Severino's rationale is grounded in the Federal Reserve's monetary policy. While high inflation initially bolstered Bitcoin's narrative as 'digital gold' throughout 2021, subsequent aggressive interest rate hikes to control rising prices have historically proven detrimental. For instance, when the Consumer Price Index (CPI) peaked at 9.1% in June 2022, the Fed's response contributed to a significant decline in Bitcoin's value, demonstrating the asset's vulnerability to tightening financial conditions.
Macro Headwinds Challenge Bitcoin's Inflation Hedge Narrative
Bitcoin's growing correlation with traditional financial markets, particularly U.S. equities, further complicates its standing as an independent safe-haven asset. The March 2020 market crash, where both the S&P 500 and Bitcoin plummeted in unison, marked a key turning point. As more institutional capital entered the crypto space, Bitcoin's price movements began to mirror those of high-risk technology stocks.
A bullish stock market often fosters a risk-on appetite that benefits cryptocurrencies. Conversely, a bearish environment driven by recession fears or restrictive monetary policy typically results in capital flowing out of speculative assets like Bitcoin.
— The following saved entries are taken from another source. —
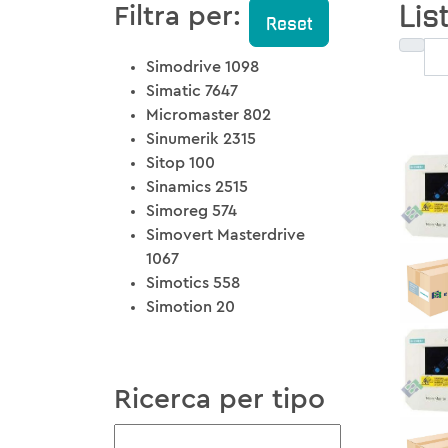
List
Filtra per:
Reset
Simodrive
1098
Simatic
7647
Micromaster
802
Sinumerik
2315
Sitop
100
Sinamics
2515
Simoreg
574
Simovert Masterdrive
1067
Simotics
558
Simotion
20
Ricerca per tipo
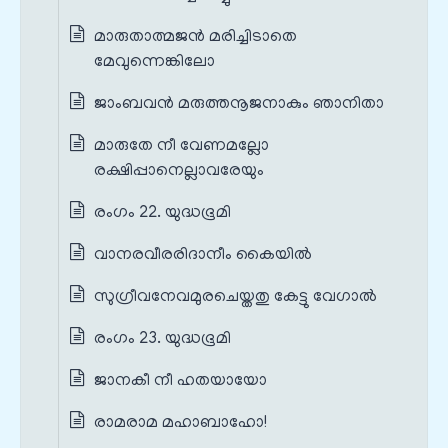
മാരുതാത്മജൻ മരിച്ചിടാതെ
മേവുന്നെങ്കിലോ
ജാംബവൻ മരുത്തനൂജനാകും ഞാനിതാ
മാരുതേ നീ വേണമല്ലോ
രക്ഷിപ്പാനെല്ലാവരേയും
രംഗം 22. യുദ്ധഭൂമി
വാനരവീരരിദാനീം കൈയിൽ
സുഗ്രീവനേവമുരചെയ്തതു കേട്ടു വേഗാൽ
രംഗം 23. യുദ്ധഭൂമി
ജാനകീ നീ ഹതയായോ
രാമരാമ മഹാബാഹോ!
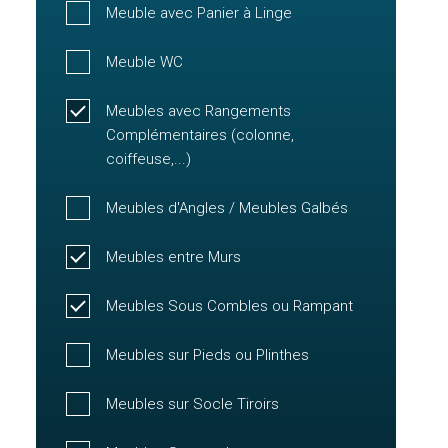
Meuble avec Panier à Linge
Meuble WC
Meubles avec Rangements
Complémentaires (colonne,
coiffeuse,...)
Meubles d'Angles / Meubles Galbés
Meubles entre Murs
Meubles Sous Combles ou Rampant
Meubles sur Pieds ou Plinthes
Meubles sur Socle Tiroirs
This tightening link means that indicators like GDP growth, unemployment figures, and Fed rate decisions are becoming critical inputs for crypto investors, directly challenging the idea that Bitcoin operates in isolation from the global economy.
Study Finds Weak Link Between Dollar Index and BTC Price
While the broad macroeconomic narrative appears bearish, some research introduces critical nuance. A vector autoregressive (VAR) model analysis of daily data from July 31, 2023, to July 26, 2024, found that the U.S. Dollar Index (DXY) had no significant Granger-causal impact on Bitcoin or Ethereum prices. This finding suggests that, contrary to common belief, fluctuations in the dollar's strength may not be a reliable predictor of crypto market movements.
The same study uncovered a competitive dynamic within the crypto market itself. It revealed a negative impulse response from Bitcoin to Ethereum price shocks, implying that a surge in ETH could draw capital away from BTC and cause its price to fall in the short term. This indicates that internal capital rotation and asset-specific developments, such as expectations around Ethereum's technological upgrades, can exert influence on par with, or even greater than, certain external macroeconomic signals.